Rêvasser, être dans la lune, laisser vagabonder ses pensées… Et si le « mind-wandering » était bénéfique au travail ? C’est ce que défend le professeur des universités en gestion des ressources humaines Franck Bietry. Cette dérive de l’attention apparaît comme une alternative bienvenue à l’ultra-concentration.
Dans vos travaux co-réalisés avec la doctorante Carine Bourdreux et le professeur des universités Jordane Creusier, vous cherchez à valoriser le « mind-wandering ». De quoi s’agit-il ?
Franck Bietry : Le « mind-wandering », en traduction littérale, est ce qu’on appelle l’ « errance de la pensée ». Le terme provient des neurosciences : ce sont des pensées qui viennent librement à l’esprit. Elles sont auto-générées, c’est-à-dire qu’elles surviennent sans déclencheur externe, et nous font nous détacher de ce que nous sommes en train de faire. Par exemple, un mail, c’est une distraction, pas du mind-wandering.
Le mind-wandering, ce n’est pas non plus une perte de l’attention, mais une dérive de l’attention. Nous pouvons en effet être très attentif à une pensée que nous avons générée, mais qui n’a rien à voir avec la tâche que nous devrions être en train d’accomplir. En fait, nous passons d’une idée à l’autre, sans vraiment de logique. C’est une pensée instable, qui peut être tournée vers le passé ou centrée sur le présent ou l’avenir.
Ce sujet est encore peu étudié par le secteur des sciences de gestion et du management : pourtant, nous en faisons tous régulièrement l’expérience !
Quels sont les effets du mind-wandering ?
Ils peuvent être négatifs comme positifs. Dans le premier cas, cela impacte la performance, la mémorisation ou les résolutions de problèmes. Cela peut aussi perturber l’attention que nous portons aux autres et les affecter… Mais le mind-wandering a également, donc, des effets positifs ! Déjà, il permet de restaurer des capacités intellectuelles personnelles : quand une tâche est très prenante ou exigeante intellectuellement, laisser son attention dériver permet de souffler. Cela permet d’échapper aux situations que nous estimons stressantes.
Le mind-wandering est aussi un bon moyen de planifier le travail à venir. Il favorise l’imagination de différents scenarios et les pensées créatives : il est ainsi bénéfique à l’innovation.
Comment définir la frontière entre les effets positifs et les effets négatifs ?
Si on est sur une évaluation court-termisme et pragmatique de la performance, on retiendra surtout les effets négatifs. En élargissant la définition de performance et en l’inscrivant dans un temps plus long, où l’imagination et la recherche d’innovation ont leur place, on tendra vers une vision positive. En somme, tout dépend de la définition qu’a chacun de la performance. Et cela dépend aussi, bien sûr, des postes de travail et des métiers. Un chirurgien ou un contrôleur aérien distraits risquent beaucoup plus d’un créatif en agence de publicité !

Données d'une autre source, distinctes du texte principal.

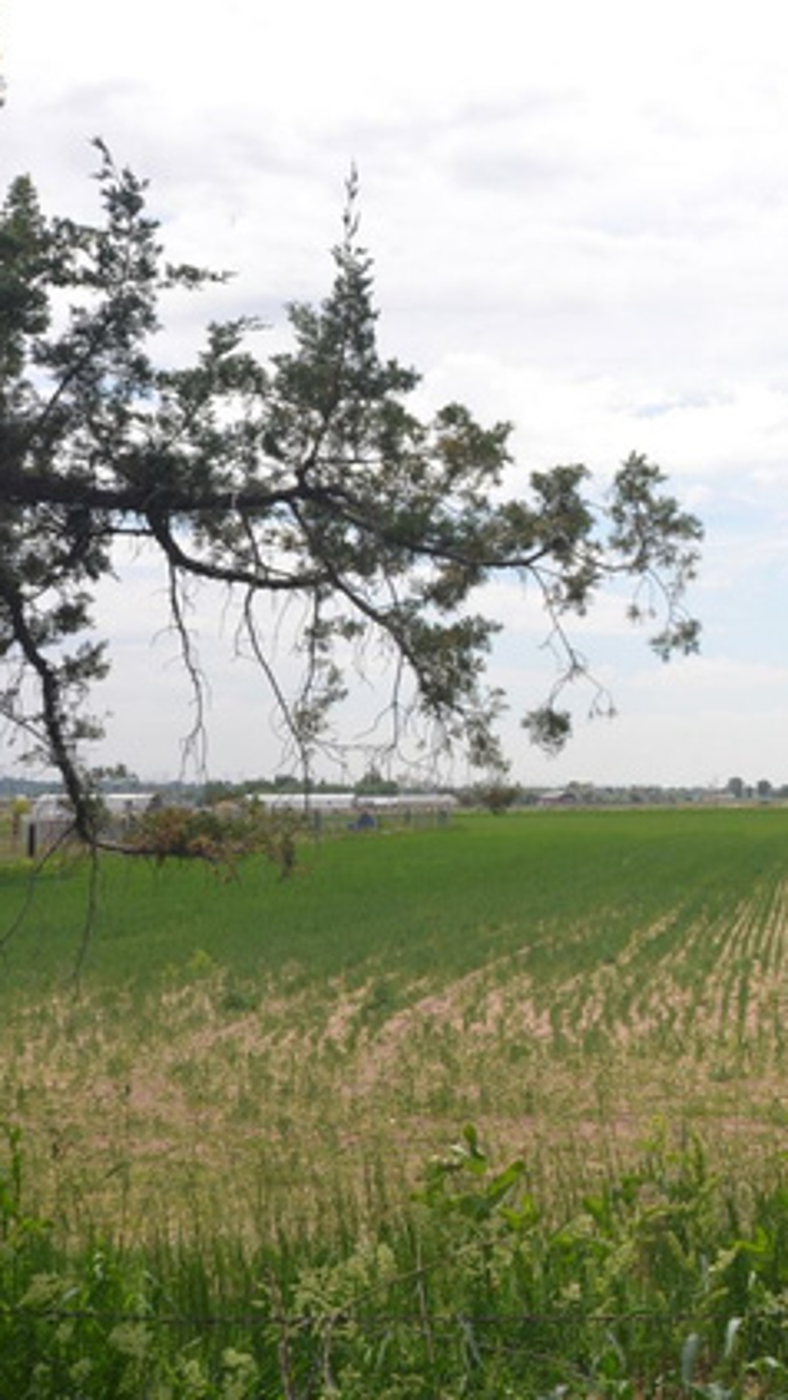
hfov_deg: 19.6
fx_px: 2117
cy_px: 702
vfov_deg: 36.6
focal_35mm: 57
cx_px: 993
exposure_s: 1/250
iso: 100
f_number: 8
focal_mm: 24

L’environnement de travail favorise-t-il le mind-wandering ?
Il y a trois grandes familles d’antécédents au mind-wandering. La première, ce sont les caractéristiques personnelles, car nous n’avons pas tous la même capacité à contrôler nos pensées. Certains ont une tendance naturelle à être dans la lune, d’autres une tendance à l’hyper-concentration. Il y a aussi des caractéristiques conjoncturelles : sommes-nous actuellement fatigués ? Ou de bonne humeur ? Ou dans un état de dysphorie, c’est-à-dire avec des soucis personnels, des préoccupations saillantes ? Et il faut également prendre le contexte de travail, en effet. Souvent, les caractéristiques de la tâche que nous devons réaliser ont un effet sur le mind-wandering. Par exemple, si la tâche en question est très répétitive et routinière, cela génèrera forcément un ennui au travail. Et cet ennui sera propice au mind-wandering. Mais si cette tâche est très complexe, très prenante intellectuellement, alors il y aura aussi une dérive de l’attention. Ne serait-ce que pour restaurer nos capacités cognitives. Le cerveau a besoin de souffler.

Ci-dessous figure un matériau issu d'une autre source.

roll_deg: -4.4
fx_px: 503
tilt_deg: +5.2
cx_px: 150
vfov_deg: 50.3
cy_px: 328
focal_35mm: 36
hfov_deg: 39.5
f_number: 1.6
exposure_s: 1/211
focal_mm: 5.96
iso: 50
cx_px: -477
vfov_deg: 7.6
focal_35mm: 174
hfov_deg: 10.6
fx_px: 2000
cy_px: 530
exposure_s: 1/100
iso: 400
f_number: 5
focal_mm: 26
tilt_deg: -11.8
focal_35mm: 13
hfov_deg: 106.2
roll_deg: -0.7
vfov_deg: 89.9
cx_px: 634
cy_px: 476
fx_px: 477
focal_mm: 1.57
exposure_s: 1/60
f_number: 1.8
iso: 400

De même, comme indiqué précédemment, les situations stressantes favorisent le mind-wandering. Ce dernier devient alors une échappatoire pour le salarié qui veut fuir sa situation de travail… Les données statistiques indiquent clairement que la faible qualité du bien-être au travail est corrélée à une propension plus élevée des salariés à laisser leur esprit divaguer. Ceux qui éprouvent une grande satisfaction au travail ressentent moins le besoin de relâcher la pression en se laissant aller à la rêverie.